[Saved data entries]
• • • • • • •

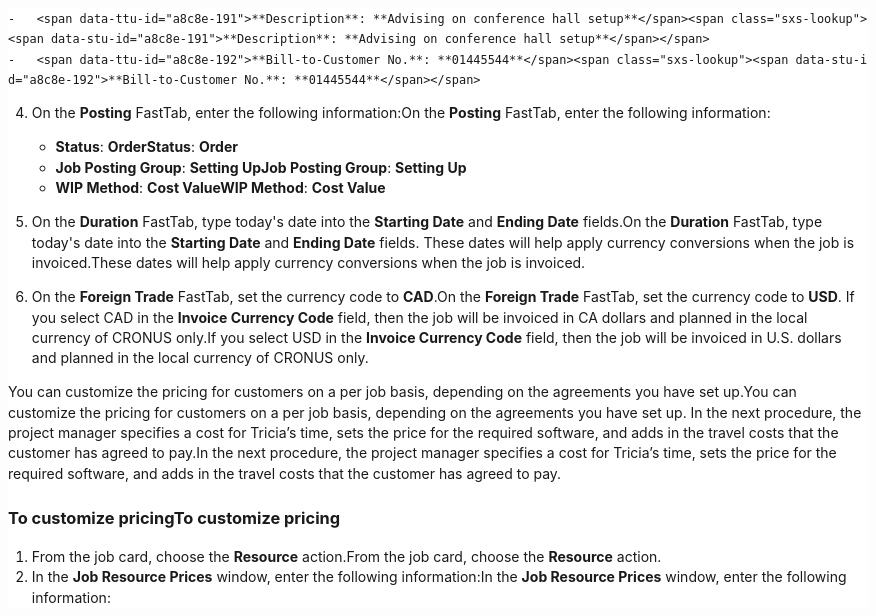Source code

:     -   <span data-ttu-id="a8c8e-191">**Description**: **Advising on conference hall setup**</span><span class="sxs-lookup"><span data-stu-id="a8c8e-191">**Description**: **Advising on conference hall setup**</span></span>  
    -   <span data-ttu-id="a8c8e-192">**Bill-to-Customer No.**: **01445544**</span><span class="sxs-lookup"><span data-stu-id="a8c8e-192">**Bill-to-Customer No.**: **01445544**</span></span>  

4.  <span data-ttu-id="a8c8e-193">On the **Posting** FastTab, enter the following information:</span><span class="sxs-lookup"><span data-stu-id="a8c8e-193">On the **Posting** FastTab, enter the following information:</span></span>  

    -   <span data-ttu-id="a8c8e-194">**Status**: **Order**</span><span class="sxs-lookup"><span data-stu-id="a8c8e-194">**Status**: **Order**</span></span>  
    -   <span data-ttu-id="a8c8e-195">**Job Posting Group**: **Setting Up**</span><span class="sxs-lookup"><span data-stu-id="a8c8e-195">**Job Posting Group**: **Setting Up**</span></span>  
    -   <span data-ttu-id="a8c8e-196">**WIP Method**: **Cost Value**</span><span class="sxs-lookup"><span data-stu-id="a8c8e-196">**WIP Method**: **Cost Value**</span></span>  

5.  <span data-ttu-id="a8c8e-197">On the **Duration** FastTab, type today's date into the **Starting Date** and **Ending Date** fields.</span><span class="sxs-lookup"><span data-stu-id="a8c8e-197">On the **Duration** FastTab, type today's date into the **Starting Date** and **Ending Date** fields.</span></span> <span data-ttu-id="a8c8e-198">These dates will help apply currency conversions when the job is invoiced.</span><span class="sxs-lookup"><span data-stu-id="a8c8e-198">These dates will help apply currency conversions when the job is invoiced.</span></span>  
6.  <span data-ttu-id="a8c8e-199">On the **Foreign Trade** FastTab, set the currency code to **CAD**.</span><span class="sxs-lookup"><span data-stu-id="a8c8e-199">On the **Foreign Trade** FastTab, set the currency code to **USD**.</span></span> <span data-ttu-id="a8c8e-200">If you select CAD in the **Invoice Currency Code** field, then the job will be invoiced in CA dollars and planned in the local currency of CRONUS only.</span><span class="sxs-lookup"><span data-stu-id="a8c8e-200">If you select USD in the **Invoice Currency Code** field, then the job will be invoiced in U.S. dollars and planned in the local currency of CRONUS only.</span></span>  

 <span data-ttu-id="a8c8e-201">You can customize the pricing for customers on a per job basis, depending on the agreements you have set up.</span><span class="sxs-lookup"><span data-stu-id="a8c8e-201">You can customize the pricing for customers on a per job basis, depending on the agreements you have set up.</span></span> <span data-ttu-id="a8c8e-202">In the next procedure, the project manager specifies a cost for Tricia’s time, sets the price for the required software, and adds in the travel costs that the customer has agreed to pay.</span><span class="sxs-lookup"><span data-stu-id="a8c8e-202">In the next procedure, the project manager specifies a cost for Tricia’s time, sets the price for the required software, and adds in the travel costs that the customer has agreed to pay.</span></span>  

### <a name="to-customize-pricing"></a><span data-ttu-id="a8c8e-203">To customize pricing</span><span class="sxs-lookup"><span data-stu-id="a8c8e-203">To customize pricing</span></span>  

1.  <span data-ttu-id="a8c8e-204">From the job card, choose the **Resource** action.</span><span class="sxs-lookup"><span data-stu-id="a8c8e-204">From the job card, choose the **Resource** action.</span></span>  
2.  <span data-ttu-id="a8c8e-205">In the **Job Resource Prices** window, enter the following information:</span><span class="sxs-lookup"><span data-stu-id="a8c8e-205">In the **Job Resource Prices** window, enter the following information:</span></span>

• • • • • • •

# What you will do
All of the records above are to be copied exactly, minus the pictures.

# Task response
Source code

:     -   <span data-ttu-id="a8c8e-191">**Description**: **Advising on conference hall setup**</span><span class="sxs-lookup"><span data-stu-id="a8c8e-191">**Description**: **Advising on conference hall setup**</span></span>  
    -   <span data-ttu-id="a8c8e-192">**Bill-to-Customer No.**: **01445544**</span><span class="sxs-lookup"><span data-stu-id="a8c8e-192">**Bill-to-Customer No.**: **01445544**</span></span>  

4.  <span data-ttu-id="a8c8e-193">On the **Posting** FastTab, enter the following information:</span><span class="sxs-lookup"><span data-stu-id="a8c8e-193">On the **Posting** FastTab, enter the following information:</span></span>  

    -   <span data-ttu-id="a8c8e-194">**Status**: **Order**</span><span class="sxs-lookup"><span data-stu-id="a8c8e-194">**Status**: **Order**</span></span>  
    -   <span data-ttu-id="a8c8e-195">**Job Posting Group**: **Setting Up**</span><span class="sxs-lookup"><span data-stu-id="a8c8e-195">**Job Posting Group**: **Setting Up**</span></span>  
    -   <span data-ttu-id="a8c8e-196">**WIP Method**: **Cost Value**</span><span class="sxs-lookup"><span data-stu-id="a8c8e-196">**WIP Method**: **Cost Value**</span></span>  

5.  <span data-ttu-id="a8c8e-197">On the **Duration** FastTab, type today's date into the **Starting Date** and **Ending Date** fields.</span><span class="sxs-lookup"><span data-stu-id="a8c8e-197">On the **Duration** FastTab, type today's date into the **Starting Date** and **Ending Date** fields.</span></span> <span data-ttu-id="a8c8e-198">These dates will help apply currency conversions when the job is invoiced.</span><span class="sxs-lookup"><span data-stu-id="a8c8e-198">These dates will help apply currency conversions when the job is invoiced.</span></span>  
6.  <span data-ttu-id="a8c8e-199">On the **Foreign Trade** FastTab, set the currency code to **CAD**.</span><span class="sxs-lookup"><span data-stu-id="a8c8e-199">On the **Foreign Trade** FastTab, set the currency code to **USD**.</span></span> <span data-ttu-id="a8c8e-200">If you select CAD in the **Invoice Currency Code** field, then the job will be invoiced in CA dollars and planned in the local currency of CRONUS only.</span><span class="sxs-lookup"><span data-stu-id="a8c8e-200">If you select USD in the **Invoice Currency Code** field, then the job will be invoiced in U.S. dollars and planned in the local currency of CRONUS only.</span></span>  

 <span data-ttu-id="a8c8e-201">You can customize the pricing for customers on a per job basis, depending on the agreements you have set up.</span><span class="sxs-lookup"><span data-stu-id="a8c8e-201">You can customize the pricing for customers on a per job basis, depending on the agreements you have set up.</span></span> <span data-ttu-id="a8c8e-202">In the next procedure, the project manager specifies a cost for Tricia’s time, sets the price for the required software, and adds in the travel costs that the customer has agreed to pay.</span><span class="sxs-lookup"><span data-stu-id="a8c8e-202">In the next procedure, the project manager specifies a cost for Tricia’s time, sets the price for the required software, and adds in the travel costs that the customer has agreed to pay.</span></span>  

### <a name="to-customize-pricing"></a><span data-ttu-id="a8c8e-203">To customize pricing</span><span class="sxs-lookup"><span data-stu-id="a8c8e-203">To customize pricing</span></span>  

1.  <span data-ttu-id="a8c8e-204">From the job card, choose the **Resource** action.</span><span class="sxs-lookup"><span data-stu-id="a8c8e-204">From the job card, choose the **Resource** action.</span></span>  
2.  <span data-ttu-id="a8c8e-205">In the **Job Resource Prices** window, enter the following information:</span><span class="sxs-lookup"><span data-stu-id="a8c8e-205">In the **Job Resource Prices** window, enter the following information:</span></span>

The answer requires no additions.